**DATA ROWS:**
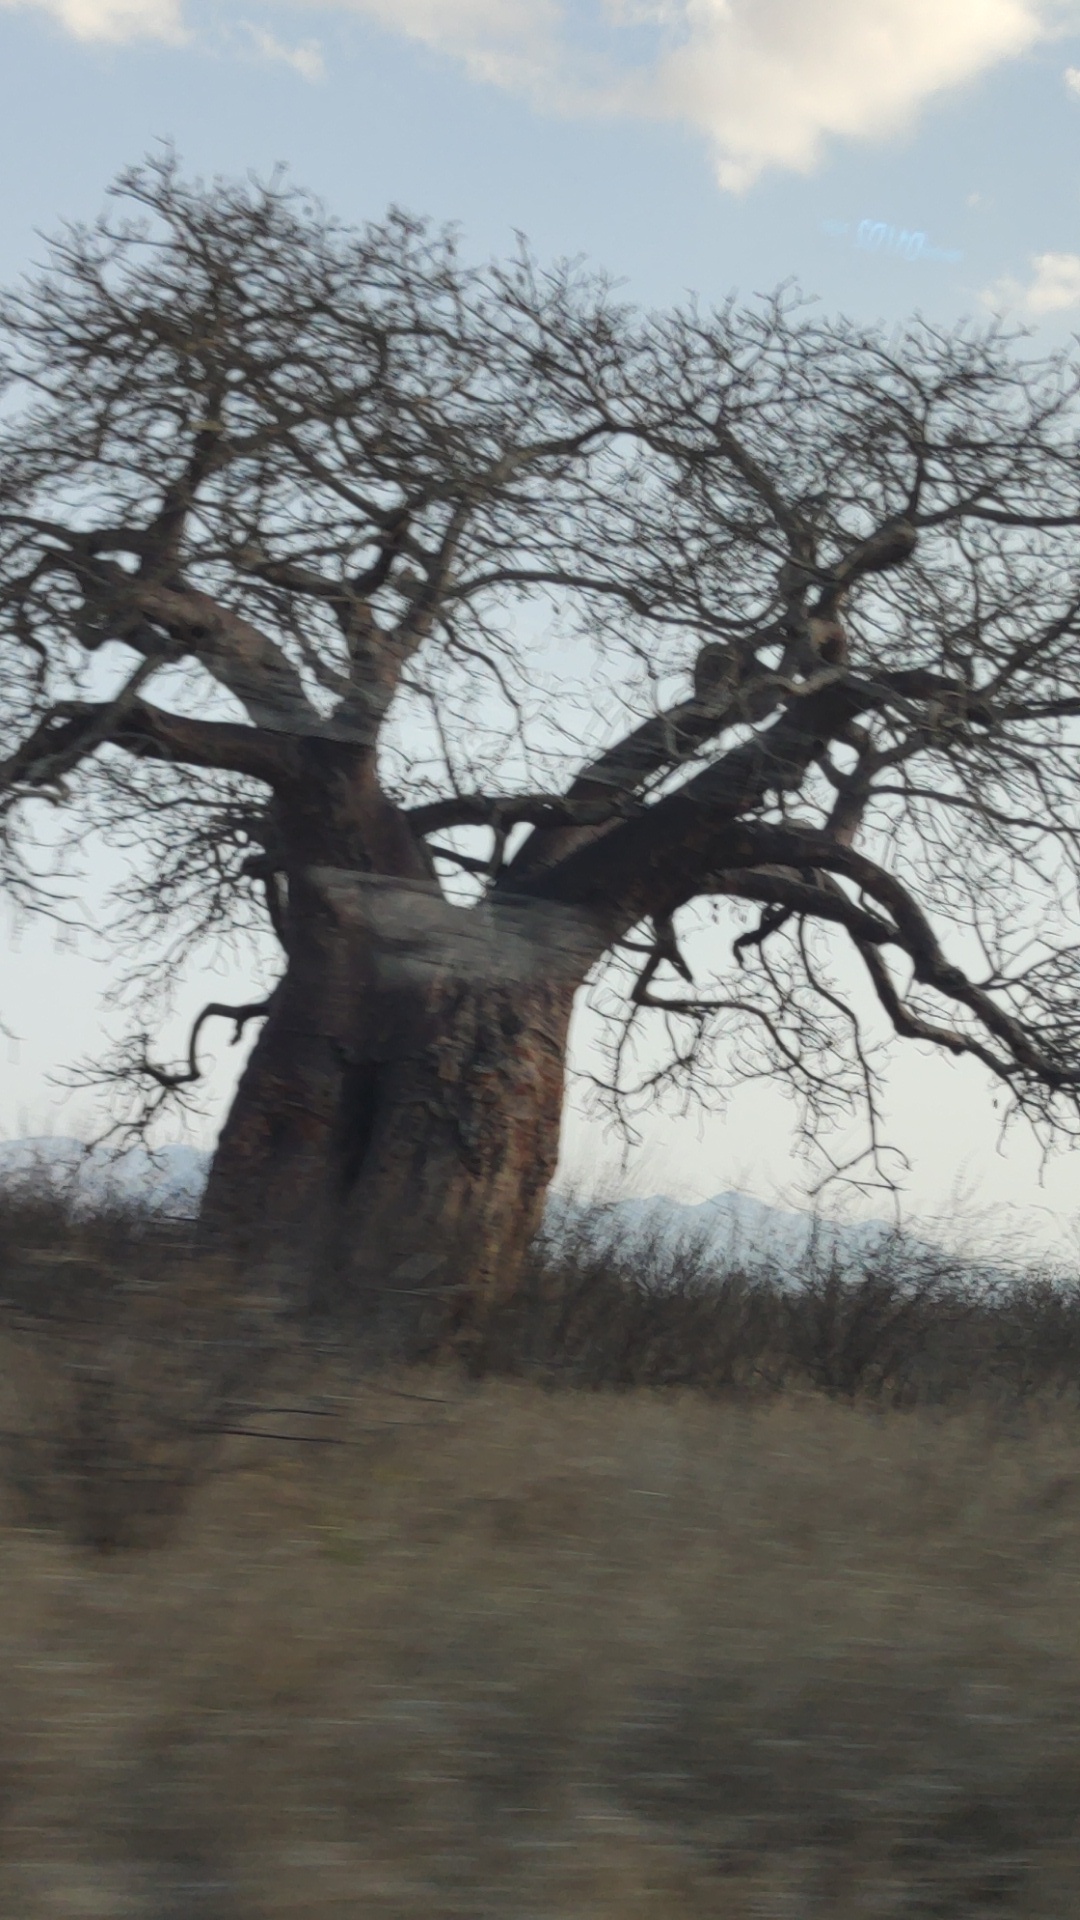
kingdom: Plantae
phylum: Tracheophyta
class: Magnoliopsida
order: Malvales
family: Malvaceae
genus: Adansonia
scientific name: Adansonia digitata
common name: Dead-rat-tree
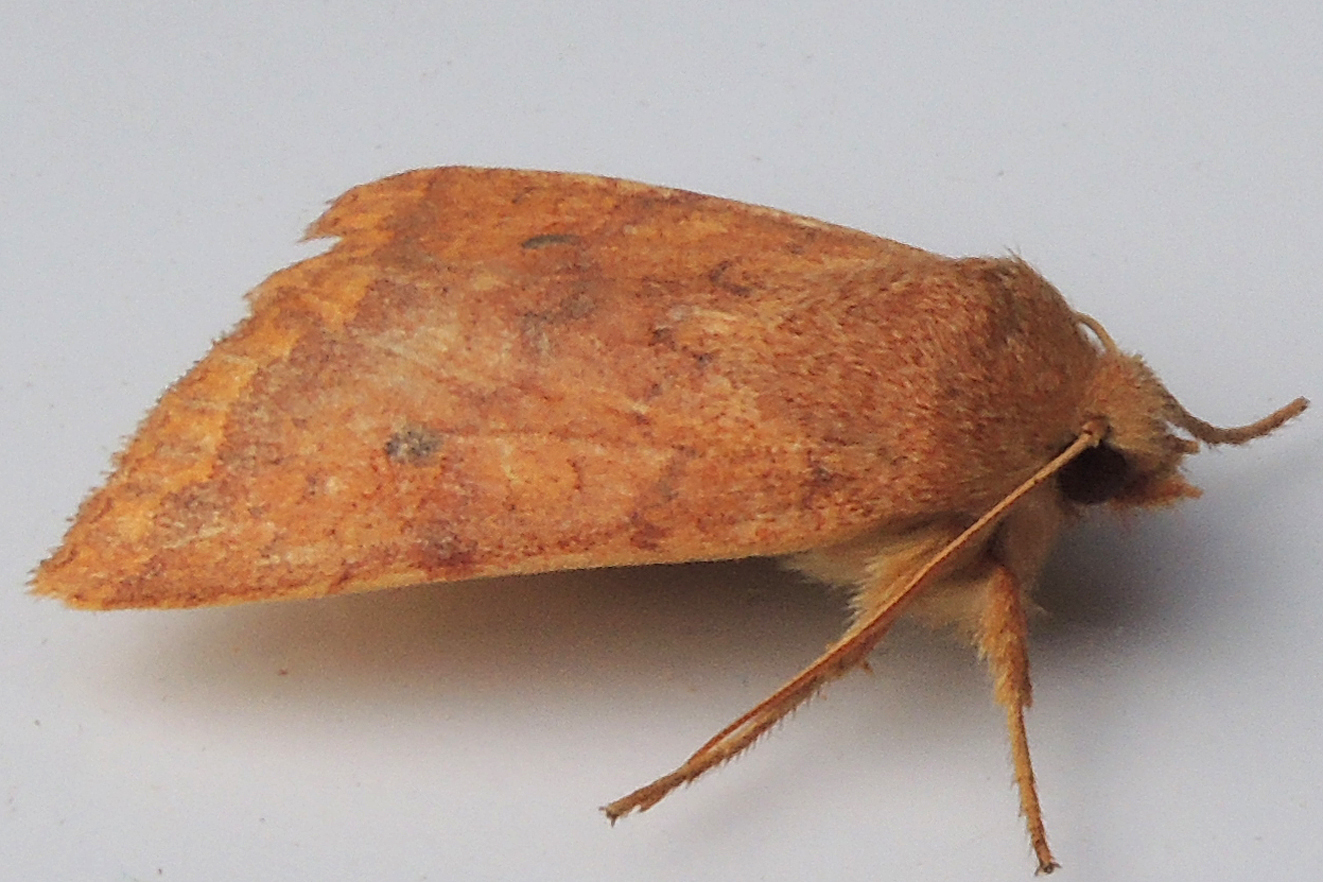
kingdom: Animalia
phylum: Arthropoda
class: Insecta
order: Lepidoptera
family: Noctuidae
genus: Agrochola
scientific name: Agrochola bicolorago
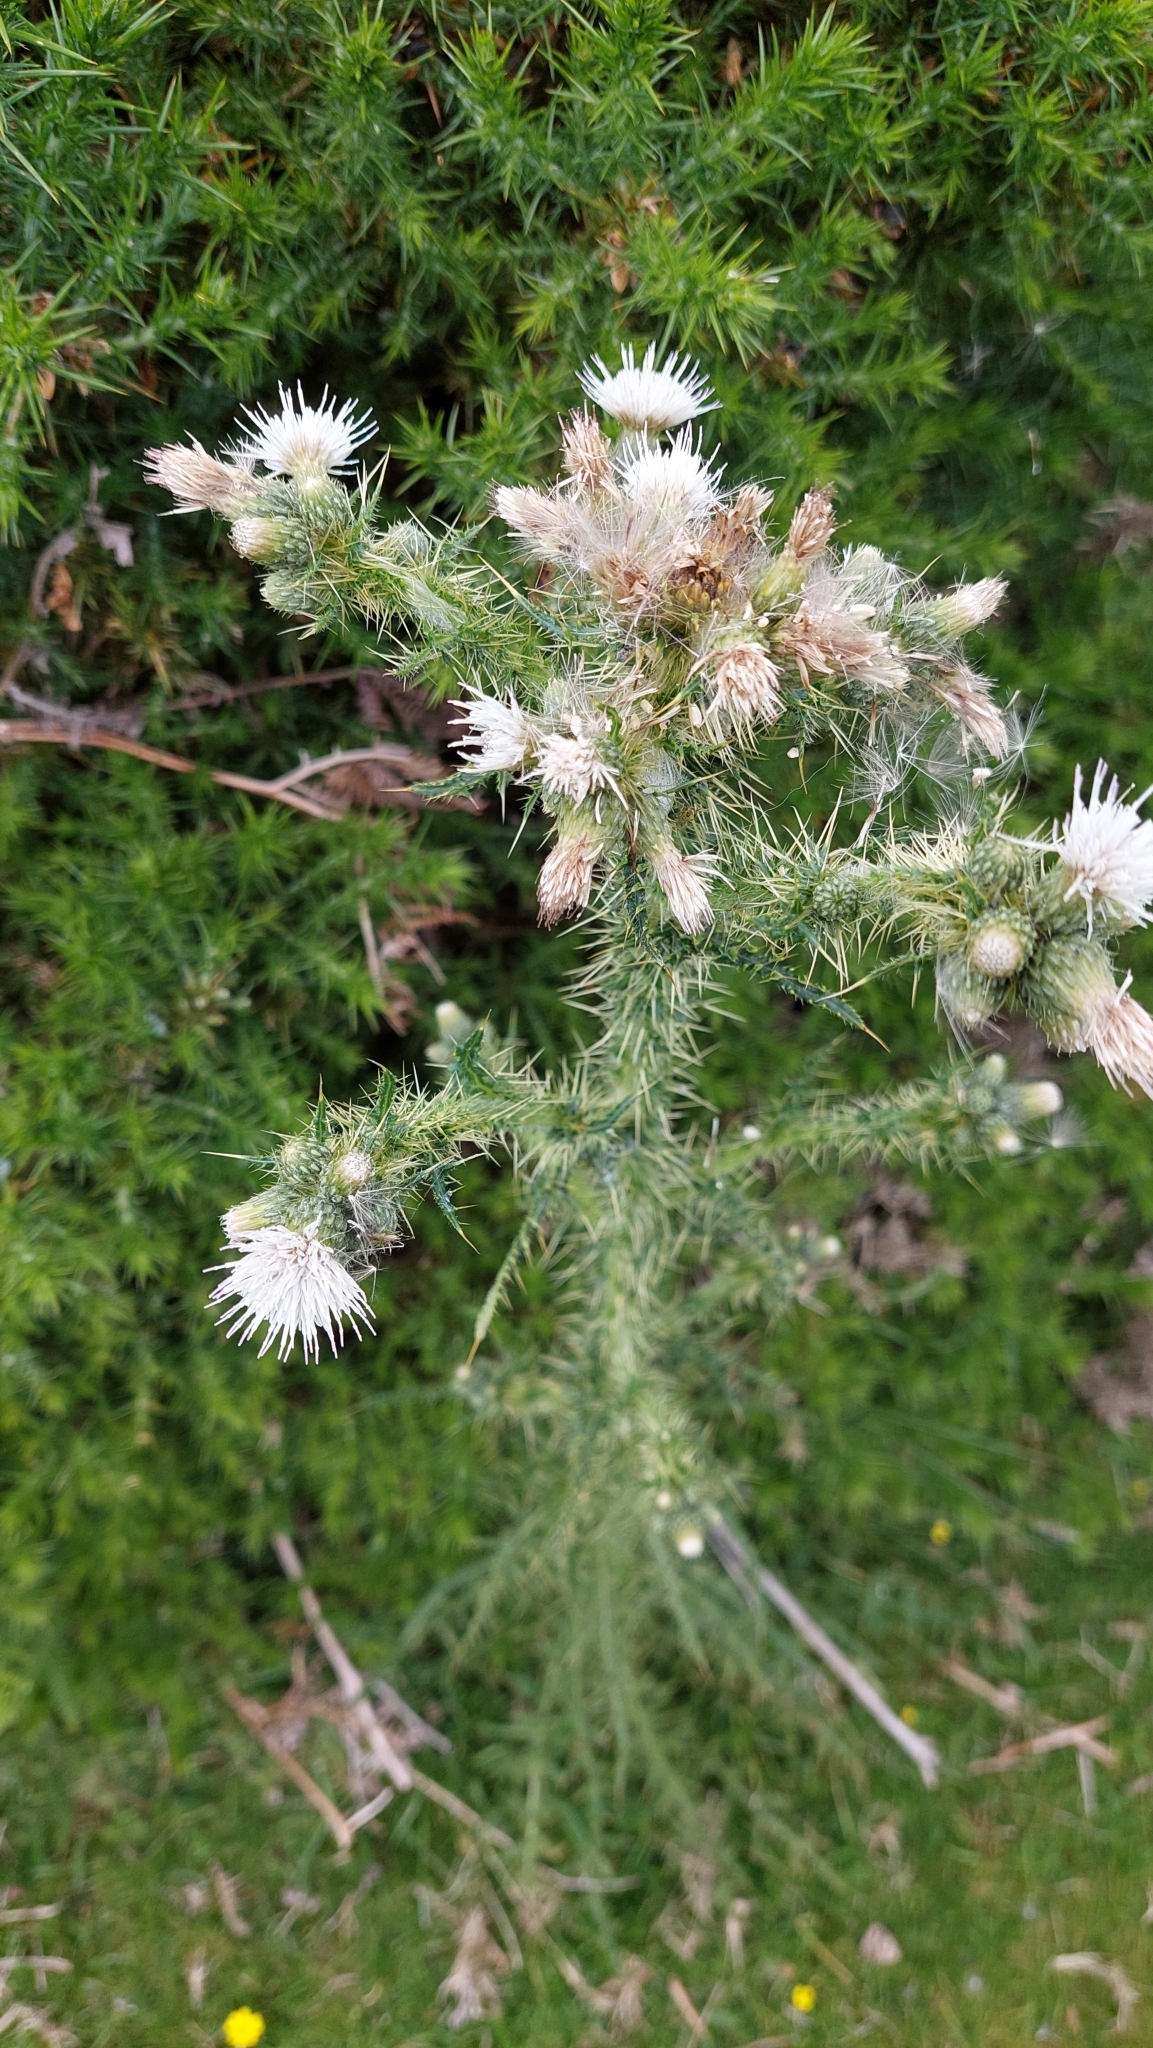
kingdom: Plantae
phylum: Tracheophyta
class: Magnoliopsida
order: Asterales
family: Asteraceae
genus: Cirsium
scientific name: Cirsium palustre
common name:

**OBJECTIVE:** Edit all the rows above so that "scientific name" becomes "species" wherever it occurs, keeping everything else the same. Leave the pictures out of your answer.

**RESPONSE BELOW:**
kingdom: Plantae
phylum: Tracheophyta
class: Magnoliopsida
order: Malvales
family: Malvaceae
genus: Adansonia
species: Adansonia digitata
common name: Dead-rat-tree
kingdom: Animalia
phylum: Arthropoda
class: Insecta
order: Lepidoptera
family: Noctuidae
genus: Agrochola
species: Agrochola bicolorago
kingdom: Plantae
phylum: Tracheophyta
class: Magnoliopsida
order: Asterales
family: Asteraceae
genus: Cirsium
species: Cirsium palustre
common name:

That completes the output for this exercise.